2. Equal treatment with ladders and mirrors. The statement notes that ladders and mirrors receive comparatively sympathetic treatment in the superstition community — ladders because there is a practical reason not to walk under them, mirrors because broken glass is a genuine hazard. “The ladder has a plausible causal mechanism,” the statement reads. “The mirror has genuine physical danger. We are cats. We are soft. We are sometimes warm. The comparison is unflattering and we request it stop.”
3. Credit for good luck when credit is due. The Coalition points out that when things go well on days a black cat was present, no one attributes the positive outcome to the cat. “Justin Gaethje is going to Quantico this weekend to train FBI agents,” the statement notes, apparently having read the news. “A black cat crossed the street outside the UFC offices last Tuesday. We are not claiming credit. But we’re noting the asymmetry. Good outcomes: the cat gets nothing. Bad outcomes: the cat gets the headline. This is not a peer-reviewed methodology.”
The Counter-Argument, Represented Fairly
Brent Eyewitness, in the interest of journalistic balance, reached out to people who have personally experienced bad luck following a black cat crossing their path to get their response to the Coalition’s statement.
Terry Paulson of Marietta, Georgia, said: “I definitely saw a black cat right before I lost my job in 2019. Right before. Like, same morning.”
Brent Eyewitness asked whether anything else was happening at his job in 2019 that might have contributed.
“I mean, yeah,” Terry said. “The whole company was restructuring. But also the cat.”
Brent Eyewitness presented this exchange to Marzipan.
Marzipan blinked once, turned around, and sat facing the wall. This is either a sign of contempt or a sign that something interesting was happening on the wall. Brent cannot be certain which. It is Friday the 13th. He is not ruling anything out.

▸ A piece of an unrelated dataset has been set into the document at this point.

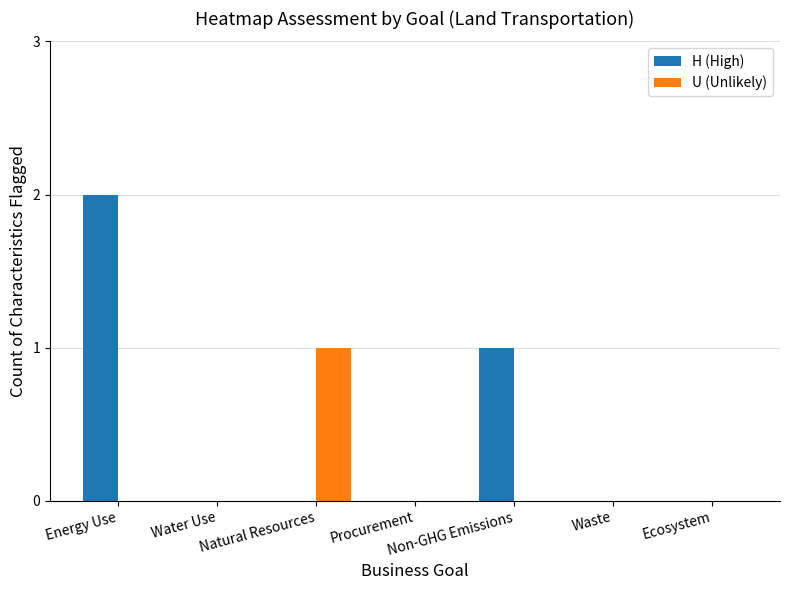

Reading right to left, extract all data points from this chart.

H (High): 0	0	1	0	0	0	2
U (Unlikely): 0	0	0	0	1	0	0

What The Black Cats Are Doing Today
Despite the holiday, the black cats of America are going about their regular Friday activities. These include: sleeping in locations slightly too small for them, knocking objects off surfaces for reasons that have been studied and remain only partially understood, sitting in front of computer screens during video calls, appearing suddenly in doorways at 3 a.m., refusing to be picked up and then demanding to be held within forty seconds of refusing, and walking in front of people on their way places.

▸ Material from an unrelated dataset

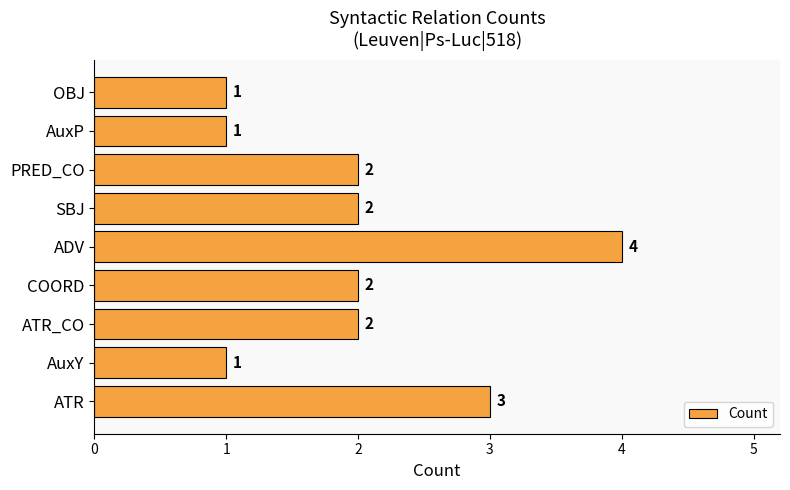

What is the sum of the values at OBJ and PRED_CO?

3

The walking in front of people, Marzipan emphasized in closing, is not malicious. It is directional. The cat is going somewhere. The person is also going somewhere. The paths intersected. This is not an omen. This is geometry.
“We were here before the superstition,” the statement concludes. “We will be here after it. We do not require your permission and we do not accept your blame. We accept treats, at reasonable intervals, from people who understand that we are not responsible for macroeconomic conditions.”

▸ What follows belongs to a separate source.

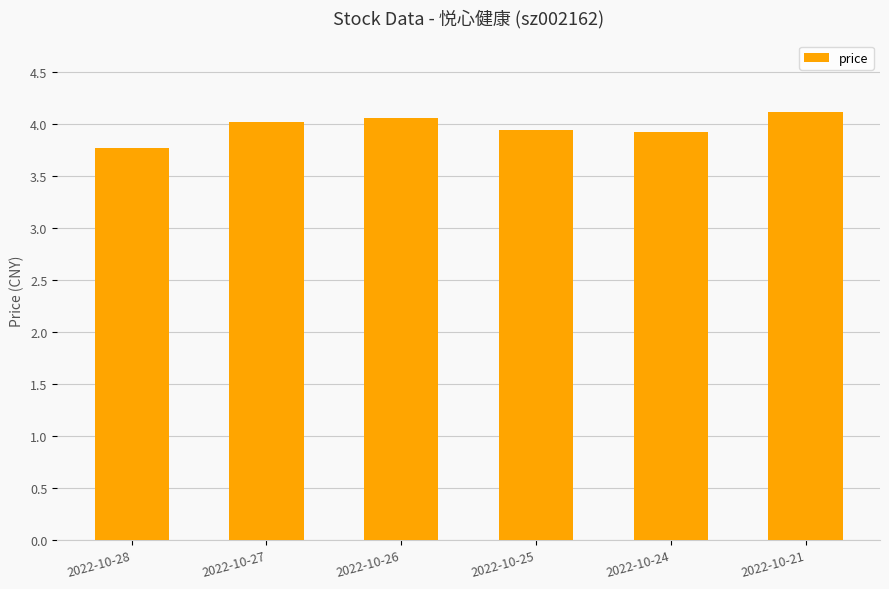

What value does the data have at 2022-10-28?

3.8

Brent Eyewitness asked Marzipan for a final comment on the current state of affairs — the war, the economy, the tranches, the glitch.
Marzipan sat down directly on Brent’s notes, closed both eyes, and began to purr.
Brent is choosing to interpret this as reassuring. It is Friday the 13th. He is making the choices available to him.
Brent Eyewitness conducted this interview on Friday the 13th and confirms that a black cat was present during the entire conversation and that nothing bad has happened yet. Yet. He knocked on wood after typing that sentence. The wood was the desk. The desk held. Marzipan remains on the notes. Confidence: 47%, which is the exact percentage of the interview notes still visible beneath Marzipan. Gerald the houseplant and Marzipan have not met. Brent considers this a situation that should not change.